First, we calculate the entropy of the parent node:

$H(parent) = - P(Y=Blue) \times \log P(Y=Blue) - P(Y=Yellow) \times \log P(Y=Yellow)$

$= - \frac{11}{21} \times \log(\frac{11}{21}) - \frac{10}{21} \times \log(\frac{10}{21}) = 0.3$

Then, we are going to calculate the internal probability of each child node after the split by using the unique values of X:

$unique(X) = [Circle, Square]$

$\sum\_{x \in unique(X)} P(x|X) \times H(Y | X = x) = P(Square|X) \times H(Y | X = Square)$

$+ P(Circle|X) \times H(Y | X = Circle)$

$= \frac{9}{21} \times H(Y | X = Square) + \frac{12}{21} \times H(Y | X = Circle)$

Such as:

$H(Y | X = Square)$ : represents the entropy of the first child node.
$H(Y | X = Circle)$ : represents the entropy of the second child node.

We start with the first child node:

$H(Y | X = Square) = - P(Y=Blue | X = Square) \times \log P(Y=Blue| X = Square)$

$- P(Y=Yellow| X = Square) \times \log P(Y=Yellow| X = Square)$

$= - \frac{7}{9} \times \log\frac{7}{9} - \frac{2}{9} \times \log\frac{2}{9} = 0.23$

And then the second child node:

$H(Y | X = Circle) = - P(Y=Blue | X = Circle) \times \log P(Y=Blue| X = Circle)$

$- P(Y=Yellow| X = Circle) \times \log P(Y=Yellow| X = Circle)$

$= - \frac{4}{12} \times \log\frac{4}{12} - \frac{8}{12} \times \log\frac{8}{12} = 0.28$

Finally, we substitute the entropies in the Information Gain formula:

$IG(parent, X) = H(parent) - \sum_{x \in unique(X)} P(x|X) \times H(parent | X = x)$

$= 0.3 - \frac{9}{21} \times 0.23 - \frac{12}{21} \times 0.28 = 0.041$

As stated before, the objective of a node split is to maximize the Information Gain, and thus minimize the Entropy in the resulting children node. To do this, we need to try and split the node with different sets of inputs $X_1, X_2, \ldots, Xn$ and we only keep the split that maximizes the Information Gain:

$X^{\*} = \underset{X_i}{\operatorname{argmax}} IG(Y, X_i)$

When to stop splitting

The node splitting in decision trees is a recursive, so there must be a criteria which we can use in order to stop the splitting. These some of the most implemented criteria:

When the node is pure: H(node) = 0. It's pointless to split the node any further.
Maximum number of depth: We can set a maximum depth that the model can reach, it means that even if the node is not pure the splitting is stopped.
Minimum number of samples per node: We can also set a minimum number $N$ of samples per node. If the number of samples per node is equal to $N$ then we stop splitting even if the node is not pure.

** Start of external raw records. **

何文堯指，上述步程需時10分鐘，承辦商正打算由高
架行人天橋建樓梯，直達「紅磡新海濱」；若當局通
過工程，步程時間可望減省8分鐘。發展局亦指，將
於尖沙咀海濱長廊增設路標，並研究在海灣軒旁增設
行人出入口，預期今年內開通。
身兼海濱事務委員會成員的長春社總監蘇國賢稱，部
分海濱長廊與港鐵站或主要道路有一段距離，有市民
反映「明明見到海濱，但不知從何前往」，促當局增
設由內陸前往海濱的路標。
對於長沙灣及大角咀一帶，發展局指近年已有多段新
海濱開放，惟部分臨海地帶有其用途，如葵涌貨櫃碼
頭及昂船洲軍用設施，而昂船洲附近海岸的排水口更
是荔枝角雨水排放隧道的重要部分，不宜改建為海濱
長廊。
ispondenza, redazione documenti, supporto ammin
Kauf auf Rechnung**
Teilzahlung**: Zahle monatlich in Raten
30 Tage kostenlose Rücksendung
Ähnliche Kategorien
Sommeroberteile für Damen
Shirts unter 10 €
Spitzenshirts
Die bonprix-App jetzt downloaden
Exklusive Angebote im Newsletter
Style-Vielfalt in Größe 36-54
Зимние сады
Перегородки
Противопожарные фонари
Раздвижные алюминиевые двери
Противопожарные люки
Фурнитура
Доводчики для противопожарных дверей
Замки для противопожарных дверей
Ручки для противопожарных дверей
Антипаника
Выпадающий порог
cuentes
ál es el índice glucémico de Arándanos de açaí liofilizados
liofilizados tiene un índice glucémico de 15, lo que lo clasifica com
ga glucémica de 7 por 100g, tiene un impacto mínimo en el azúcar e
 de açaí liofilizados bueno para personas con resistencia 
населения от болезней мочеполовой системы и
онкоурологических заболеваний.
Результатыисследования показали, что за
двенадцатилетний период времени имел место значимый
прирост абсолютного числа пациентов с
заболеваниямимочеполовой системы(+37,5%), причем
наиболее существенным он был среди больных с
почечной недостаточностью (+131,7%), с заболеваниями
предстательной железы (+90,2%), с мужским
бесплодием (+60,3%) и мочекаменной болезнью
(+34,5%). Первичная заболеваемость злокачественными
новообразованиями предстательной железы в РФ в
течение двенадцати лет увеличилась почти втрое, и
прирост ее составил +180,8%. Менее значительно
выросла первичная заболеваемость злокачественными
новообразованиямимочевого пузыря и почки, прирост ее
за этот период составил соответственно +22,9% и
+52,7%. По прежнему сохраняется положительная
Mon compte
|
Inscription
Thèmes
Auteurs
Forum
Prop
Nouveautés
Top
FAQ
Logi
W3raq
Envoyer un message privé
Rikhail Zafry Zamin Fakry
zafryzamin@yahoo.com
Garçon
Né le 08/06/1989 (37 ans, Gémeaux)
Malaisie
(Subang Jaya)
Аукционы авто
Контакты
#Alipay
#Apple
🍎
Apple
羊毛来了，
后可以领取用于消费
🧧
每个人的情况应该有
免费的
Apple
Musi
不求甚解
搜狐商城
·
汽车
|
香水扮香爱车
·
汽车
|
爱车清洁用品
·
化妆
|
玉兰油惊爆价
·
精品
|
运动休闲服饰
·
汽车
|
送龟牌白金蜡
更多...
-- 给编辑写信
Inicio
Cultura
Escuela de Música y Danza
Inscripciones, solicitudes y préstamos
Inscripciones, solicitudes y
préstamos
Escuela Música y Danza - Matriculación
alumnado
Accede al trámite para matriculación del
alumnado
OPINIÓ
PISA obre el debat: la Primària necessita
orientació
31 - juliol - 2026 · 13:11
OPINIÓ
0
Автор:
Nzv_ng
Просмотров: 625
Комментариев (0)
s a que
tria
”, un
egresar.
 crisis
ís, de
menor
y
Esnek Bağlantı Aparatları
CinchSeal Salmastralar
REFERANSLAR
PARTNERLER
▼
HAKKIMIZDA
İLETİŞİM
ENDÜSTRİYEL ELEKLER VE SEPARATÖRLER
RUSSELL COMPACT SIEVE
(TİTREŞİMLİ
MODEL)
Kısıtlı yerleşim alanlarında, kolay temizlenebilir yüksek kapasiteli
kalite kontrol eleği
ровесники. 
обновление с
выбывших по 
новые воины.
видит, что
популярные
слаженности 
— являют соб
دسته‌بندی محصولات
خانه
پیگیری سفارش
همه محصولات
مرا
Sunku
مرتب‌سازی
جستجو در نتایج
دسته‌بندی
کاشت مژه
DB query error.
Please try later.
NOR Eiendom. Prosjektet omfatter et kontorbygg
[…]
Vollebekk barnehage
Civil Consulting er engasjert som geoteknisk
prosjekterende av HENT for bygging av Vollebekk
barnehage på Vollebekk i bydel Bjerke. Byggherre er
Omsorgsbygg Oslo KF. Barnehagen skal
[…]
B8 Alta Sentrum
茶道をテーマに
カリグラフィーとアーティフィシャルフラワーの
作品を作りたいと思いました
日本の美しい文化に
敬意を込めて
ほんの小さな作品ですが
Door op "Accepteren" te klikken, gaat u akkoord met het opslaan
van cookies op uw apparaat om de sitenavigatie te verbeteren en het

By the end of the training ( the splitting ), each node that relies on the end of the decision tree is called a "Leaf", because it is not a root to any subtree. Each leaf will represent yield the class with the most samples.

Conclusion

Decision tree is one of the most famous machine learning algorithms due to its efficiency, intuitive background and simple implementation. This algorithm can further be used with numerical independent variables ( Gaussian Decision Tree ), and it can be extended to solve regression tasks as well.